1. A tubular material containing a polytetrafluoroethylene-based fluororesin as a component,

 The maximum thickness is less than 20 // m,

 A fluororesin tubular material characterized by satisfying the following characteristics (1) and / or (2).

(1) The tensile elastic modulus in the circumferential direction and in the tube axis direction is 90 ON / mm ² or more in both cases.

 of

(2) Tensile stress at 5% elongation in the circumferential direction and tube axis direction is 15 N / mm ² or more in both cases

 Secrecy

2. The above-mentioned fluororesin tubular material whose tensile elastic modulus in the circumferential direction and in the tube axis direction are both 90 O NZmm ² or more has a tensile elastic modulus of 500 N in any direction in plan view.

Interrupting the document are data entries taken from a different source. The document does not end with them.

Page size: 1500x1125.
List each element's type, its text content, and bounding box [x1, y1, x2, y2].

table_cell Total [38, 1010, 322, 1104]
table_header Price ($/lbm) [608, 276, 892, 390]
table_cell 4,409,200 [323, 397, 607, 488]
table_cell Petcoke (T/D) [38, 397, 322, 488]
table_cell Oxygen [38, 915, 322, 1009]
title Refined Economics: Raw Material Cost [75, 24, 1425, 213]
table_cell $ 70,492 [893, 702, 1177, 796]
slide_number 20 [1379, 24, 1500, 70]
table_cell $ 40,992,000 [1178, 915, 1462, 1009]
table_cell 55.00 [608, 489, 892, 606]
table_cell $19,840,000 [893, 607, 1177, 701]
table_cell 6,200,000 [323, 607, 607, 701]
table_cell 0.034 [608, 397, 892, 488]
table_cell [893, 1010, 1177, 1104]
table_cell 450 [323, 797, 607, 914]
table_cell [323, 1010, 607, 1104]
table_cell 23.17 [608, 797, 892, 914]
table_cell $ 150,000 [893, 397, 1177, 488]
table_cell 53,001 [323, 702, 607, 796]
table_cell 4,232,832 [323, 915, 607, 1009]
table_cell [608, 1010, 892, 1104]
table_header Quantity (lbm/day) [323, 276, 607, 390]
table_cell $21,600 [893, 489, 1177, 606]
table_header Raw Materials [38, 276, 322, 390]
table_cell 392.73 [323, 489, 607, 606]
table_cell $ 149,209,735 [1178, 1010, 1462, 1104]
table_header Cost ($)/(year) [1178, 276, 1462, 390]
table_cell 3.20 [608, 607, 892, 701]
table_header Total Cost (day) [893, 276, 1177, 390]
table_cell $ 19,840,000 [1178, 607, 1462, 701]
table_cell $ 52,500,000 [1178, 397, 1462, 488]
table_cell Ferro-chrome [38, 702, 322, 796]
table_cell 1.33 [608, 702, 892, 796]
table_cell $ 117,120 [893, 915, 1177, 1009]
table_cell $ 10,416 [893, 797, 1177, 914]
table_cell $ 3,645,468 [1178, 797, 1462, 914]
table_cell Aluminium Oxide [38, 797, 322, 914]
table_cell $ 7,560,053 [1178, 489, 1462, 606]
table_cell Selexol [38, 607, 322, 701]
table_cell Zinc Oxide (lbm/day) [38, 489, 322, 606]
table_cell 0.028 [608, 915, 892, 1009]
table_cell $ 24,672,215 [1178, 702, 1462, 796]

The fluororesin tubular article according to claim 1, wherein the fluororesin tubular article is formed by winding and laminating a fluororesin thin film of not less than / mm ² twice or more.

3. circumferentially and 5% elongation at a tensile stress in the tube axis direction, the fluorine resin tubular article both at 1 5 N / mm ² or more, even 5% elongation for any direction in a plan view 2. The fluororesin tubular article according to claim 1, which is formed by winding and laminating a fluororesin thin film having a tensile stress of 2 ON mm ² or more at least twice.

 4. The fluororesin tubular article according to claim 1, wherein the tubular article has a surface roughness (R a) of 0.5 μηι or less.

 5. The fluororesin tubular article according to claim 1, wherein the tubular article has an inner surface subjected to a surface treatment for improving adhesiveness.

6. Having the fluororesin tubular material according to claim 1 in the surface layer A fixing roll characterized in that:

 7. A fixing belt having the fluororesin tubular material according to claim 1 in a surface layer.

 8. An image fixing device having the fixing roll according to claim 6.

 9. An image fixing device having the fixing belt according to claim 7.